Hacker News new | ask | show | jobs
by WorldMaker 1428 days ago
The ill-fated XHTML 2.0 was where the academics with actual interest in the semantic meanings of tags got too busy trying to cardinalize their semantic meanings. My understanding was that HTML5 "imported" some of the tag names but never had an interest in the intended semantic meanings as that was part of the schism that killed XHTML 2.0 and was something HTML5 wanted to avoid entirely for pragmatic reasons.

Under that understanding I think you can probably still find interesting semantic versions of these tags in the XHTML 2.0 mailing lists and schism discussions. They aren't relevant to HTML's present, but might be interesting for someone truly curious about the path not taken in semantic HTML (the path unlikely at this point to ever be taken).

2 comments

I was curious so I compared the list of element tags between HTML 4.0 and XHTML 2.0, excluding the XForms module.

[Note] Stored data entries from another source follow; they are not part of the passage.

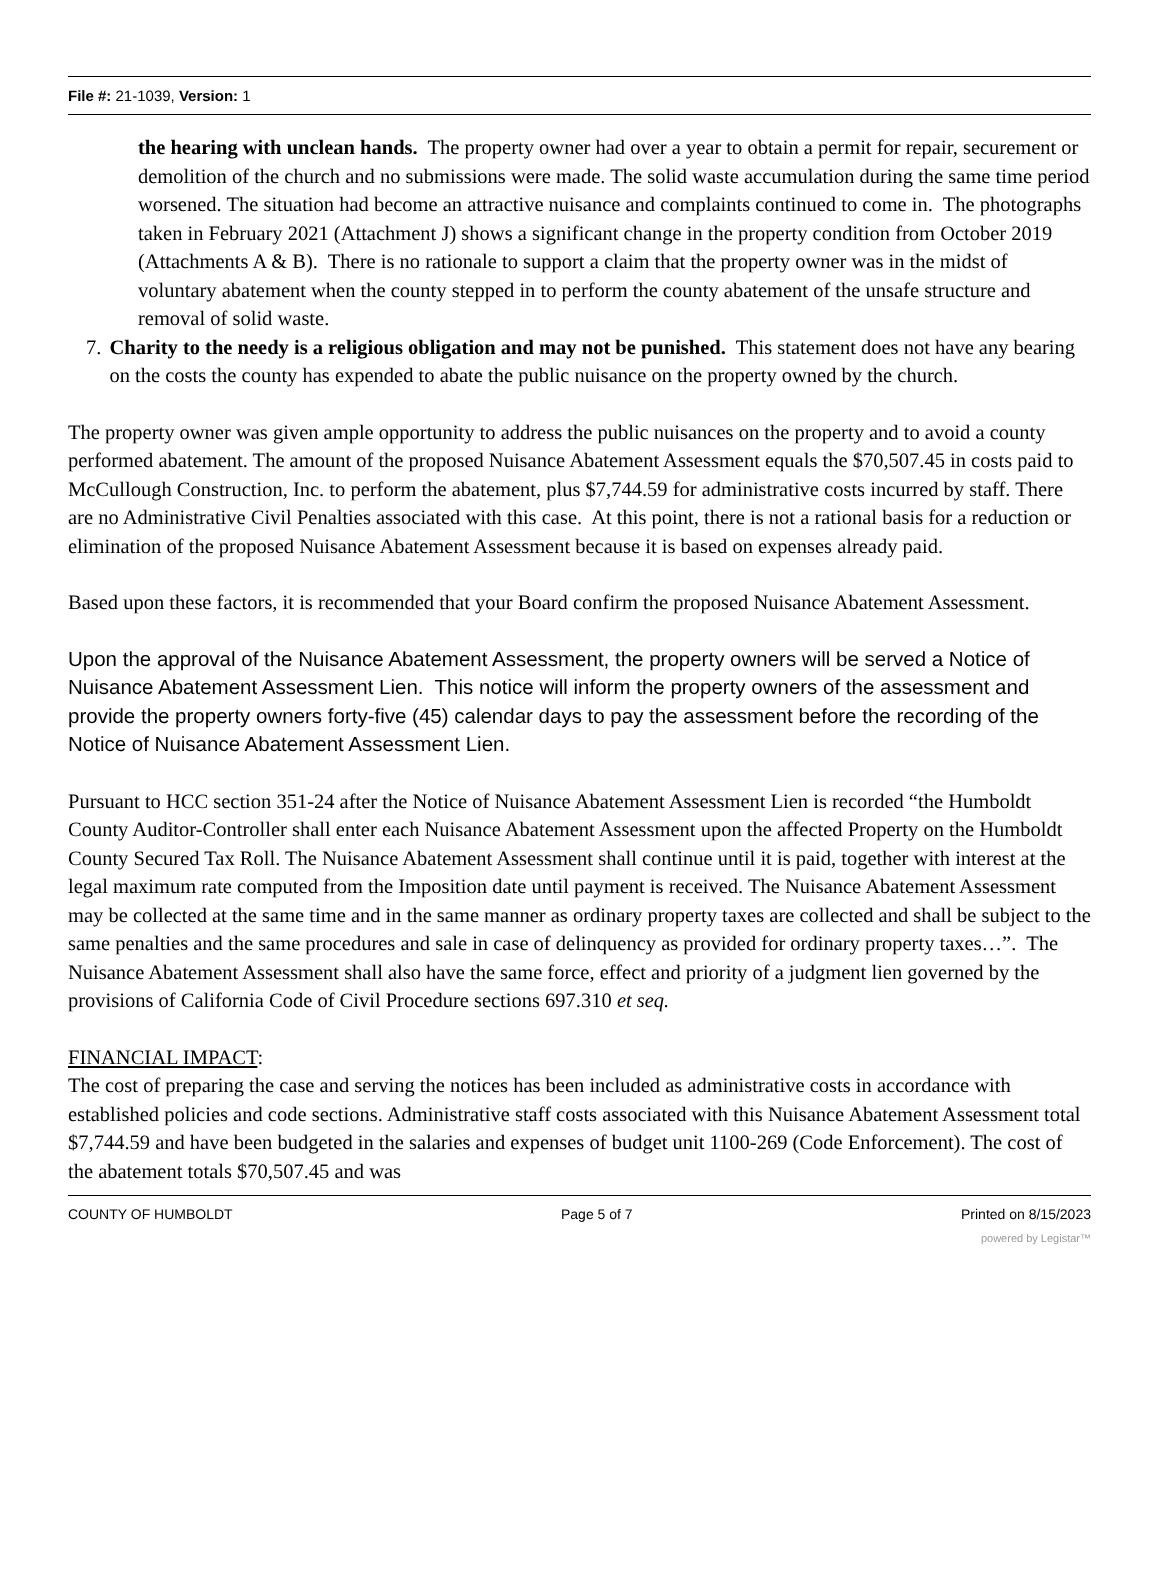File #: 21-1039, Version: 1
the hearing with unclean hands. The property owner had over a year to obtain a permit for repair, securement or demolition of the church and no submissions were made. The solid waste accumulation during the same time period worsened. The situation had become an attractive nuisance and complaints continued to come in. The photographs taken in February 2021 (Attachment J) shows a significant change in the property condition from October 2019 (Attachments A & B). There is no rationale to support a claim that the property owner was in the midst of voluntary abatement when the county stepped in to perform the county abatement of the unsafe structure and removal of solid waste.
7. Charity to the needy is a religious obligation and may not be punished. This statement does not have any bearing on the costs the county has expended to abate the public nuisance on the property owned by the church.
The property owner was given ample opportunity to address the public nuisances on the property and to avoid a county performed abatement. The amount of the proposed Nuisance Abatement Assessment equals the $70,507.45 in costs paid to McCullough Construction, Inc. to perform the abatement, plus $7,744.59 for administrative costs incurred by staff. There are no Administrative Civil Penalties associated with this case. At this point, there is not a rational basis for a reduction or elimination of the proposed Nuisance Abatement Assessment because it is based on expenses already paid.
Based upon these factors, it is recommended that your Board confirm the proposed Nuisance Abatement Assessment.
Upon the approval of the Nuisance Abatement Assessment, the property owners will be served a Notice of Nuisance Abatement Assessment Lien. This notice will inform the property owners of the assessment and provide the property owners forty-five (45) calendar days to pay the assessment before the recording of the Notice of Nuisance Abatement Assessment Lien.
Pursuant to HCC section 351-24 after the Notice of Nuisance Abatement Assessment Lien is recorded “the Humboldt County Auditor-Controller shall enter each Nuisance Abatement Assessment upon the affected Property on the Humboldt County Secured Tax Roll. The Nuisance Abatement Assessment shall continue until it is paid, together with interest at the legal maximum rate computed from the Imposition date until payment is received. The Nuisance Abatement Assessment may be collected at the same time and in the same manner as ordinary property taxes are collected and shall be subject to the same penalties and the same procedures and sale in case of delinquency as provided for ordinary property taxes…”. The Nuisance Abatement Assessment shall also have the same force, effect and priority of a judgment lien governed by the provisions of California Code of Civil Procedure sections 697.310 et seq.
FINANCIAL IMPACT:
The cost of preparing the case and serving the notices has been included as administrative costs in accordance with established policies and code sections. Administrative staff costs associated with this Nuisance Abatement Assessment total $7,744.59 and have been budgeted in the salaries and expenses of budget unit 1100-269 (Code Enforcement). The cost of the abatement totals $70,507.45 and was
COUNTY OF HUMBOLDT Page 5 of 7 Printed on 8/15/2023
powered by Legistar™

Excluding XForms tags from XHTML 2.0, the former has 91 tags, reduced to 67 in the latter.

XHTML 2.0 removed 42 tags: acronym, applet, area, b, base, basefont, bdo, big, button, center, dir, fieldset, font, form, frame, frameset, h1, h2, h3, h4, h5, h6, hr, i, iframe, input, isindex, label, legend, map, menu, noframes, noscript, optgroup, option, s, select, small, strike, textarea, tt, u.

XHTML 2.0 added 18 tags: access, action, addEventListener, blockcode, di, dispatchEvent, heading, l, legacyheadings, listener, preventDefault, removeEventListener, ruby, section, separator, standby, stopPropagation, summary,

AFAICT, XHTML 2.0 reorganized tags into modules, yes, but didn't actually try to expand the set of semantic tags, except for XForms--the XForms module looks really complex. And those module groupings were more concerned with functionality, not content semantics, per se.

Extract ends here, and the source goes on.